Rebuke of James Comey provokes chatter, but likely not resolution

Republicans quick to blast former FBI director, even if there’s not much new

Former FBI Director James Comey was rebuked in an inspector general report on Thursday. (Tom Williams/CQ Roll Call file photo)

There was just enough in Thursday’s rebuke of former FBI Director James Comey to get the Capitol Hill chattering class going, but likely not enough to settle the matter altogether or lead to any bombshell response from Congress or federal prosecutors.

The Justice Department’s office of inspector general released a report showing that the former director broke the FBI’s policies by holding on to contemporaneous memos he had drafted about meetings with President Donald Trump, and further broke from policy in leaking contents.

“By not safeguarding sensitive information obtained during the course of his FBI employment, and by using it to create public pressure for official action, Comey set a dangerous example for the over 35,000 current FBI employees — and the many thousands more former FBI employees — who similarly have access to or knowledge of non-public information,” the report said.

Democrats did not seem to find much new in the report, which did not find any disclosure of classified information to the media from the memos by either Comey or members of his legal team.

But the IG report drew immediate praise from Republicans long critical of the former director and the FBI’s handling of an underlying probe of Russian efforts to meddle in the 2016 presidential election.

“The Inspector General’s report is a stunning and unprecedented rebuke of a former Director of the FBI,” Senate Judiciary Chairman Lindsey Graham said in a statement. “This is the first of what I expect will be several more ugly and damning rebukes of senior DOJ and FBI officials regarding their actions and biases toward the Trump campaign of 2016.”

For his part, Comey responded to the report on Twitter by noting that it did not conclude he leaked classified information.

“And to all those who’ve spent two years talking about me ‘going to jail’ or being a ‘liar and a leaker’—ask yourselves why you still trust people who gave you bad info for so long, including the president,” Comey tweeted Thursday.

The White House doubled down.

“James Comey is a proven liar and leaker,” the White House said in a statement from press secretary Stephanie Grisham. “Because Comey shamefully leaked information to the press ... the nation was forced to endure the baseless politically motivated two-year witch hunt.”

Even in blasting Comey, GOP lawmakers were generally careful in making the same distinction as the IG report did between classified and sensitive communications.

“Today’s report is a disappointing reminder that the former FBI Director put partisanship and personal ambition over patriotism and his legal obligations to the American people. By leaking his confidential communications with the President in an attempt to save face in the wake of his firing, Mr. Comey believed he was above the rules of the DOJ. His actions were disgraceful and part of a wider effort within the Obama Justice Department to undermine President Trump,” said Rep. Jim Jordan, an Ohio Republican who is the ranking member on the House Oversight and Reform Committee.
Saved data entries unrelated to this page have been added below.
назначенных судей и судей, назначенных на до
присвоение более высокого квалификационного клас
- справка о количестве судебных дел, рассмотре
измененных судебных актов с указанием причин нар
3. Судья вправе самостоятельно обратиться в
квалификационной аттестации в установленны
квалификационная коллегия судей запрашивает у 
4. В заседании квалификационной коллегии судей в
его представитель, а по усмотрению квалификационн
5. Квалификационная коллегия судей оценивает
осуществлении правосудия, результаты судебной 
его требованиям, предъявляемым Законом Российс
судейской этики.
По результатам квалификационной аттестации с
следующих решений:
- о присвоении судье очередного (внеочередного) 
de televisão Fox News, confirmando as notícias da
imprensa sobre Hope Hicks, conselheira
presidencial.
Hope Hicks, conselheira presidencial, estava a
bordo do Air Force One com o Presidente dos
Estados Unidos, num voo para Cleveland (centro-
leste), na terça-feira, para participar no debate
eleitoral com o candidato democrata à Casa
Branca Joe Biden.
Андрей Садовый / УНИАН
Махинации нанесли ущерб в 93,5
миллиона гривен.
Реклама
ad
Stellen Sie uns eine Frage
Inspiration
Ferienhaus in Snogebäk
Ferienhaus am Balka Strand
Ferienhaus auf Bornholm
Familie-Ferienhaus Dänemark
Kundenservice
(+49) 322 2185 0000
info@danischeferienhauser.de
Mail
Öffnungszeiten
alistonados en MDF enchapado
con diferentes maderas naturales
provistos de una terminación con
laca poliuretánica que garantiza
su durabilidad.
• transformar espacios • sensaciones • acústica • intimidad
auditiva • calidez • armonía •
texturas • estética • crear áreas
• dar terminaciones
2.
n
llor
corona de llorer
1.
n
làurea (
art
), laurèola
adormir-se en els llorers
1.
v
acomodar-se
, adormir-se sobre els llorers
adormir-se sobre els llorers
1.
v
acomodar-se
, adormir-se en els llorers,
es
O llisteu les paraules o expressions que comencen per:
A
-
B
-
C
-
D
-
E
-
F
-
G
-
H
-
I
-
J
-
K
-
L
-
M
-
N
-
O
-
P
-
Republicans praised IG Michael Horowitz for his critique of Comey, but Democrats on Capitol Hill largely demurred.

Former Justice Department spokesman Matthew Miller likely expressed the sentiment of other Democrats in a series of tweets responding to the report, however.

“This is perhaps the stupidest investigation the IG has ever done, and one of its dumber conclusions. Talk about fiddling while Rome burns,” Miller wrote. “The IG has basically faulted Comey for speeding on his way to tell the village that a fire was coming. Such a narrowly-scoped view of the world.”